Sederhana, tapi tak mudah.
Sukses tercapai oleh sebuah pola sederhana. Siapapun yang bisa
menjalankan pola ini, maka sukses jadi niscaya. Siapa yang cepat
menjalankan polanya, suksesnya pun diraih cepat. Kondisi awal, memang berpengaruh,
tapi tidak lebih menentukan dari proses menjalankan polanya. Orang
miskin dan orang kaya lebih cepat mana meraih sukses? Bila hanya
menghitung kondisi awal, maka orang kaya jawabannya. Tapi penentunya
bukan kondisi awal, tapi proses menjalankan polanya. Orang miskin yang
lebih cepat menjalankan pola sukses dari orang kaya, akan meraih sukses lebih
cepat pula.
Nah, bagaimana pola sukses itu? Ada 5 tahap yang membentuk pola
sukses, yaitu:
1.
Keyakinan Diri yang Positif
Segalanya berawal dari sini. Ini citra diri
anda. Self image. Ini berkaitan dengan bagaimana anda meyakini diri
anda sendiri? Apakah anda manusia yang dilahirkan untuk sukses atau untuk
gagal? Anda orang baik atau orang buruk? Anda ganteng / cantik atau
buruk rupa? Anda layak kaya atau layak miskin? Anda merasa sebagai
orang kelas bawah, kelas menengah atau kelas atas? Ketika berhadapan
dengan orang lain, anda merasa diri anda di atas, sejajar atau di
atasnya? Juga berkaitan dengan anda merasa diri anda pengikut yang baik
atau pemimpin yang hebat? Merasa punya semua bakat dan potensi yang
dibutuhkan atau tidak?
Nah, kesuksesan diawali dari keyakinan positif atas diri sendiri.
Anda yakin anda dilahirkan untuk sukses. Anda orang baik. Anda
ganteng / cantik. Anda layak kaya dan menjadi orang kelas atas.

-=-=-=-=-

Tantangan:
a: Tuliskan ulang kata demi kata bagian teks tentang pola sukses dari "Keyakinan Diri yang" sampai "atas diri sendiri.".
b: Jelaskan dalam satu sampai tiga kalimat mengapa, menurut teks tentang pola sukses, orang miskin bisa meraih sukses lebih cepat daripada orang kaya.

-=-=-=-=-

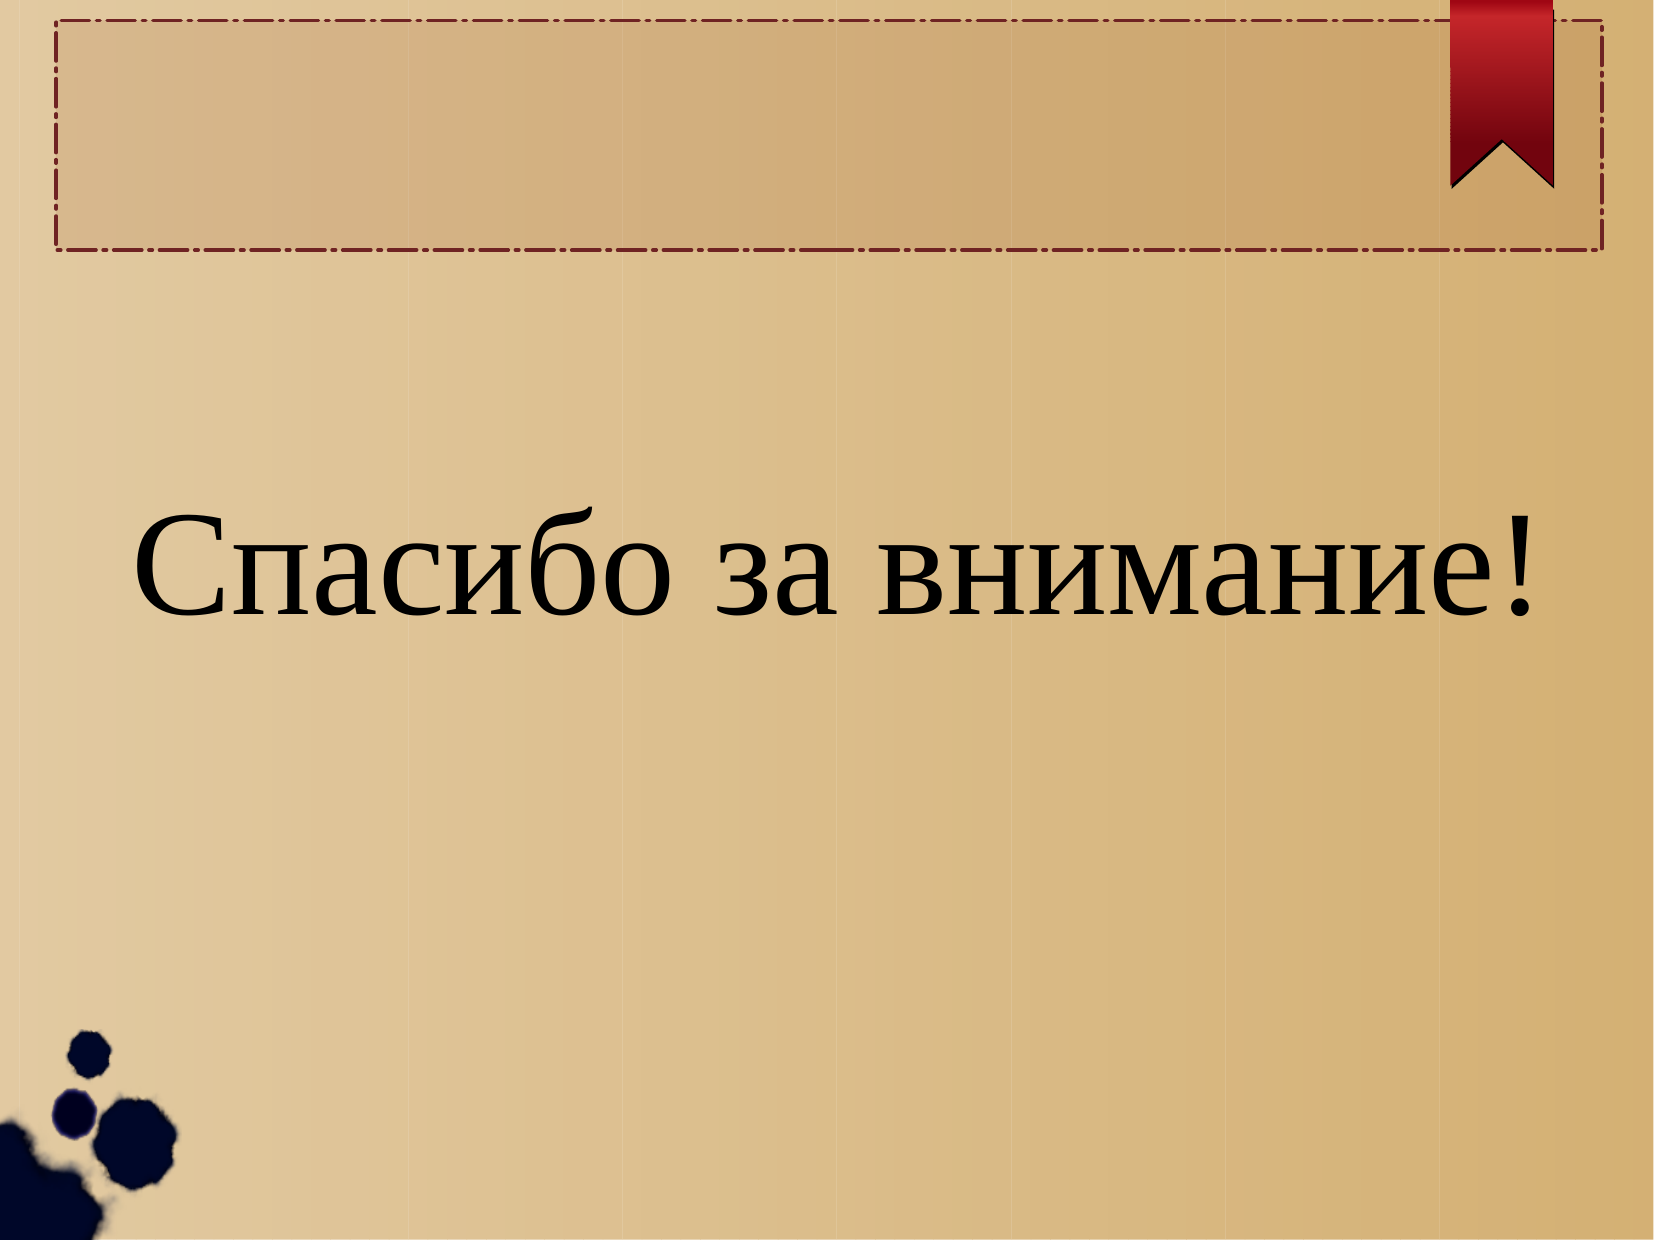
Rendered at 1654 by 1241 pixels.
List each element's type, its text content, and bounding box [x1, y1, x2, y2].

title Спасибо за внимание! [29, 460, 1648, 668]
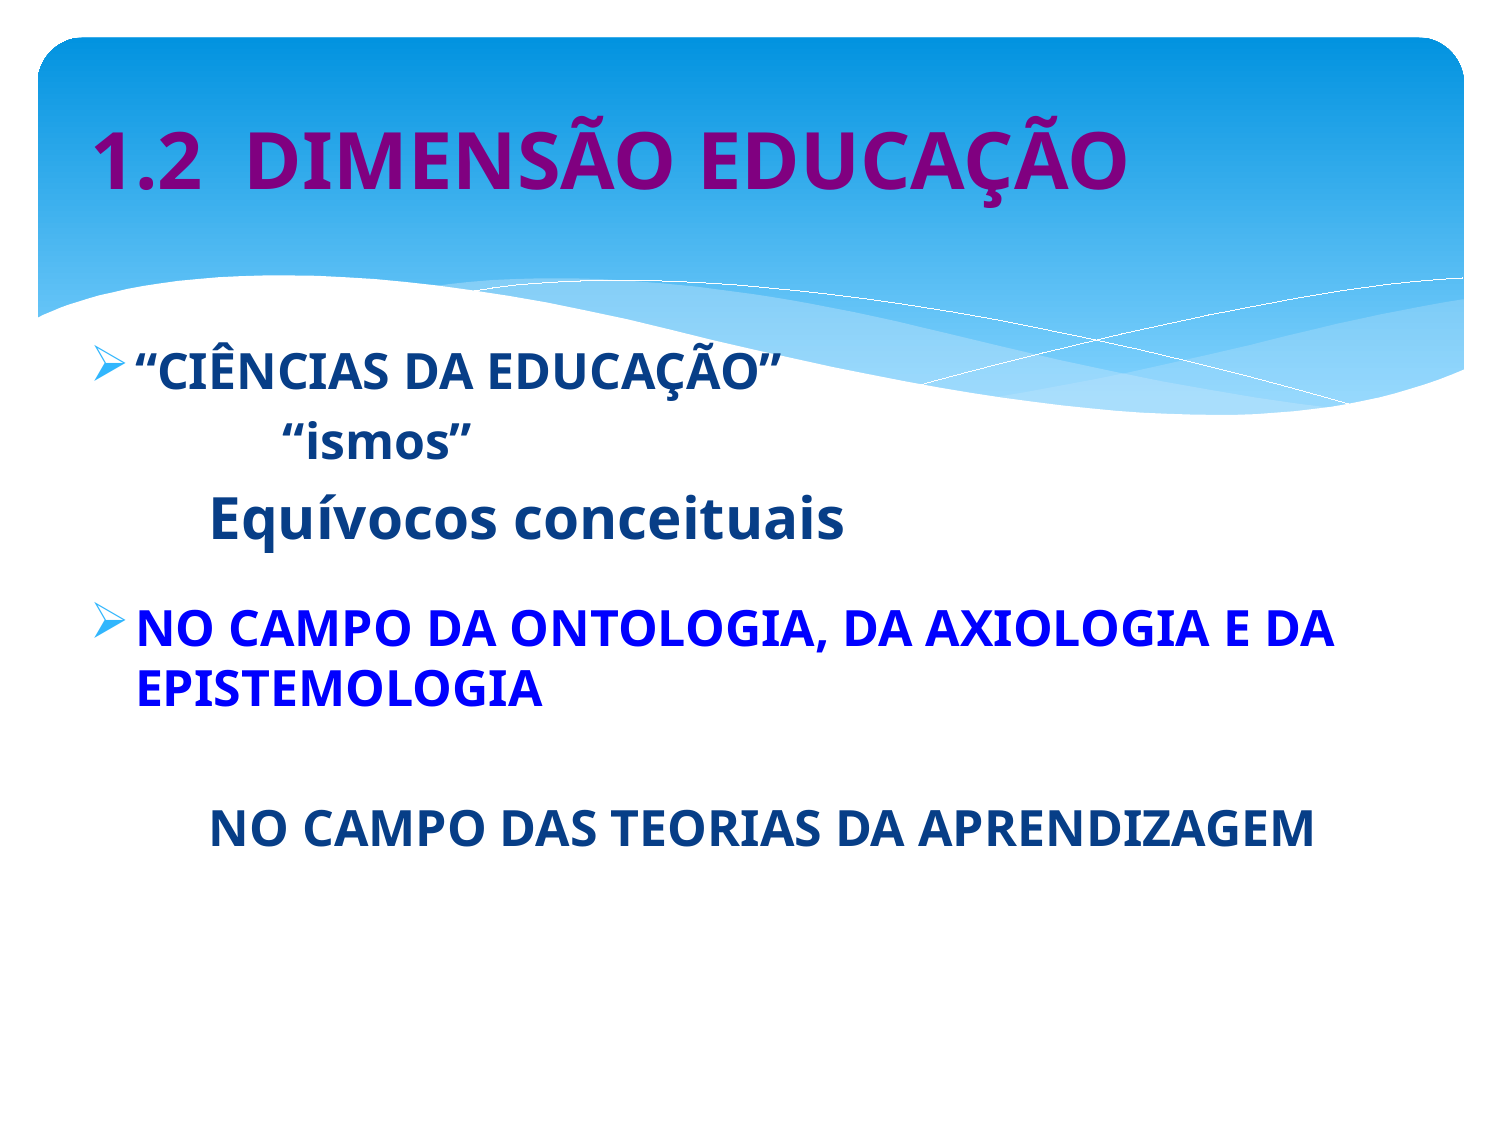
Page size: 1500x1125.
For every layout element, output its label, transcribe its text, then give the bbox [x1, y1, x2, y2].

title 1.2 DIMENSÃO EDUCAÇÃO [75, 55, 1425, 261]
list “CIÊNCIAS DA EDUCAÇÃO” “ismos” Equívocos conceituais NO CAMPO DA ONTOLOGIA, DA AXIOLOGIA E DA EPISTEMOLOGIA NO CAMPO DAS TEORIAS DA APRENDIZAGEM [75, 262, 1425, 1071]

-=-=-=-=-

Jawaban Tugas:
a:
Keyakinan Diri yang Positif
Segalanya berawal dari sini. Ini citra diri
anda. Self image. Ini berkaitan dengan bagaimana anda meyakini diri
anda sendiri? Apakah anda manusia yang dilahirkan untuk sukses atau untuk
gagal? Anda orang baik atau orang buruk? Anda ganteng / cantik atau
buruk rupa? Anda layak kaya atau layak miskin? Anda merasa sebagai
orang kelas bawah, kelas menengah atau kelas atas? Ketika berhadapan
dengan orang lain, anda merasa diri anda di atas, sejajar atau di
atasnya? Juga berkaitan dengan anda merasa diri anda pengikut yang baik
atau pemimpin yang hebat? Merasa punya semua bakat dan potensi yang
dibutuhkan atau tidak?
Nah, kesuksesan diawali dari keyakinan positif atas diri sendiri.

b: Penentu sukses bukan kondisi awal, melainkan proses menjalankan pola sukses. Karena itu, orang miskin yang lebih cepat menjalankan pola sukses daripada orang kaya akan meraih sukses lebih cepat pula.